Aid Reform Background
Why is it so important to improve US foreign aid? Because one billion people have been left behind by current global development trends. Aid, used in smart ways, can save lives and help people get themselves out of poverty. Better yet, smart aid can help make other local, national, and global economic and political forces work for poor people.
Why care about aid reform?
From helping local farmers increase their crop production to supporting citizens and governments rebuild after a natural disaster, development assistance must be led and designed by the people who need it most. But our system of foreign aid delivery was built for the challenges of the 20th century and is too bureaucratic and fragmented for 21st century problems, often failing to reach poor communities. Furthermore, America’s foreign aid strategy has become increasingly driven by US military and political concerns and Washington pet initiatives, losing sight of the real objective: the actual needs of the poor.
What we’re doing
Oxfam America is advocating for effective development through innovative approaches on-the-ground that strengthen country-led development practices and commit the US to providing better information, capacity, and control to responsible governments and active citizens. This approach can allow America to reap the long-term benefits of our investment by lifting millions out of poverty, making the world more secure, and bringing prosperity to millions through economic opportunity and political stability.
Oxfam is asking that:
- The President and Congress partner to ensure that America’s development assistance builds long-term institutions in communities, rather than working around them. Demand, not supply, should be the new guiding principle of our development assistance.

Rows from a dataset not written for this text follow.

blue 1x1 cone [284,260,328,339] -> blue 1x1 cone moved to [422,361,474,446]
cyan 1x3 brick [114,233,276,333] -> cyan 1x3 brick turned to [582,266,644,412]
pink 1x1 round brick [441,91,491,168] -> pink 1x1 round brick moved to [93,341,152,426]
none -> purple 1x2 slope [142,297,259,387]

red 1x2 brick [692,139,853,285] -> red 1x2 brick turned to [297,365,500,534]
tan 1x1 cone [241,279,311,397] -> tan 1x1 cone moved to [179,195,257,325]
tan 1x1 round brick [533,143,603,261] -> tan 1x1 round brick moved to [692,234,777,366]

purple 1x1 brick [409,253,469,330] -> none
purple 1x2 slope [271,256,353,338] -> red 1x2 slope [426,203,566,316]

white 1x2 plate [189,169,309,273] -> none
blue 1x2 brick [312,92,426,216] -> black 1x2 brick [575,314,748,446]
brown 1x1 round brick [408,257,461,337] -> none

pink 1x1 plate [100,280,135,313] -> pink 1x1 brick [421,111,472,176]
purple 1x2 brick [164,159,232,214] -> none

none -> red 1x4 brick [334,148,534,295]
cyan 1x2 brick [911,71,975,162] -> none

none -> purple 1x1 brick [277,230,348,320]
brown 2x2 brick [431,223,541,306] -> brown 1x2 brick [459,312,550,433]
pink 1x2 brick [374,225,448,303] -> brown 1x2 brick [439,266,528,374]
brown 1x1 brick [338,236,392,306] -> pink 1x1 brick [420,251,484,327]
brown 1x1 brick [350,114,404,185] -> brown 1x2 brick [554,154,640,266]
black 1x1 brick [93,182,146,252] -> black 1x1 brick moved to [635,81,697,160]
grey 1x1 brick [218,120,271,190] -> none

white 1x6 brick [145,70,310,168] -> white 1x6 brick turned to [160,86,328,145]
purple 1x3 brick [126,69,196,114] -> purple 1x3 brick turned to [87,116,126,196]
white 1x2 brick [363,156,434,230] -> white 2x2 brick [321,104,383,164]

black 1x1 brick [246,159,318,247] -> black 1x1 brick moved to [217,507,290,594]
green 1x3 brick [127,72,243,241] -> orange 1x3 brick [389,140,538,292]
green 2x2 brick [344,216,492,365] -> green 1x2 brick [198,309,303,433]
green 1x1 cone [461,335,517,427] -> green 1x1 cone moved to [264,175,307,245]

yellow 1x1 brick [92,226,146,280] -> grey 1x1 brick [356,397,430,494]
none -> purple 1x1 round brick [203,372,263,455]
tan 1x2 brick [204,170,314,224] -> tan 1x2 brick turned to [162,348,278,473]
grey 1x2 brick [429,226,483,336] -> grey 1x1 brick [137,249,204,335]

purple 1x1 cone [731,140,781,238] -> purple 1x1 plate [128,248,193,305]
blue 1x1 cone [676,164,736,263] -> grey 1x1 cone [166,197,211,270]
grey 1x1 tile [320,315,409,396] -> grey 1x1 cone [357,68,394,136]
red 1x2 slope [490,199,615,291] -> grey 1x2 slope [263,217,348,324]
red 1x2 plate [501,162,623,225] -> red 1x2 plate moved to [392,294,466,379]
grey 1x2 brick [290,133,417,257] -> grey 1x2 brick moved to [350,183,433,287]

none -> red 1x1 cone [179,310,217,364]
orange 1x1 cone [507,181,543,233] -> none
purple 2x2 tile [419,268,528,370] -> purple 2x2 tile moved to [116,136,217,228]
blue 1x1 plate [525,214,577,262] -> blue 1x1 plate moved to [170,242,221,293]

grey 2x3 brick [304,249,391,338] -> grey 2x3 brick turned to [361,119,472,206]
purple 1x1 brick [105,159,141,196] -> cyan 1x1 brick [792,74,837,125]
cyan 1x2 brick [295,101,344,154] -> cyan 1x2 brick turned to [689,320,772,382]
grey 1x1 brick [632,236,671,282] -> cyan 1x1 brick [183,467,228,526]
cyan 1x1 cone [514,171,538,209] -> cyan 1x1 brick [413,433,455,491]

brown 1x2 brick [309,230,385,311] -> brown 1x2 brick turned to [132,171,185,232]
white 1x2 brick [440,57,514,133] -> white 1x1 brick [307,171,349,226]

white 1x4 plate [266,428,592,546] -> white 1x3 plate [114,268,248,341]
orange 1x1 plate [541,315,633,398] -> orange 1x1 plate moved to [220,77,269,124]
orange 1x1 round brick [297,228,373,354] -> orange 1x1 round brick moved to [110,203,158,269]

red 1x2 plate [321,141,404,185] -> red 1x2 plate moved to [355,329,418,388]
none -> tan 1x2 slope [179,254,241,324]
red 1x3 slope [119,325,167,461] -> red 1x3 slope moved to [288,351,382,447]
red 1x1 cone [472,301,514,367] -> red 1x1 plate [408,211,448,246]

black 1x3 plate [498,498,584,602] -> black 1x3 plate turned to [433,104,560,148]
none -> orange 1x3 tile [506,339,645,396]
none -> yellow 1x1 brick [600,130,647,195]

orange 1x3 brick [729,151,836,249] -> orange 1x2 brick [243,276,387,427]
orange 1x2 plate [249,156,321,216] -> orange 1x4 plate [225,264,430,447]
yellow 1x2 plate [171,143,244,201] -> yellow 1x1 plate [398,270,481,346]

- The President and Congress partner to ensure that US foreign aid is focused on the real goal of helping countries move beyond aid and to self-sufficiency.
- The President and Congress partner to continue to support policy reforms and initiatives such as the Global Health Initiative, Feed the Future, and USAID Forward, by protecting the critical funding needed to shift to more streamlined development practices, including reforms to use more country systems.
In this tough economic environment, the US will be required to make difficult choices about its investments. And because poverty-focused aid is currently less than one percent of the US federal budget, cutting aid to developing countries will have no impact on reducing the nation’s debt, but it would threaten the livelihoods of millions of poor people worldwide and put at risk our own national security.
Whether the US fights global poverty for moral reasons or to improve its own future security, Oxfam America believes the right approach requires that the US aid portfolio effectively fights poverty for its own sake, and that the needs of poor people—not politics—drives US development policy and funding.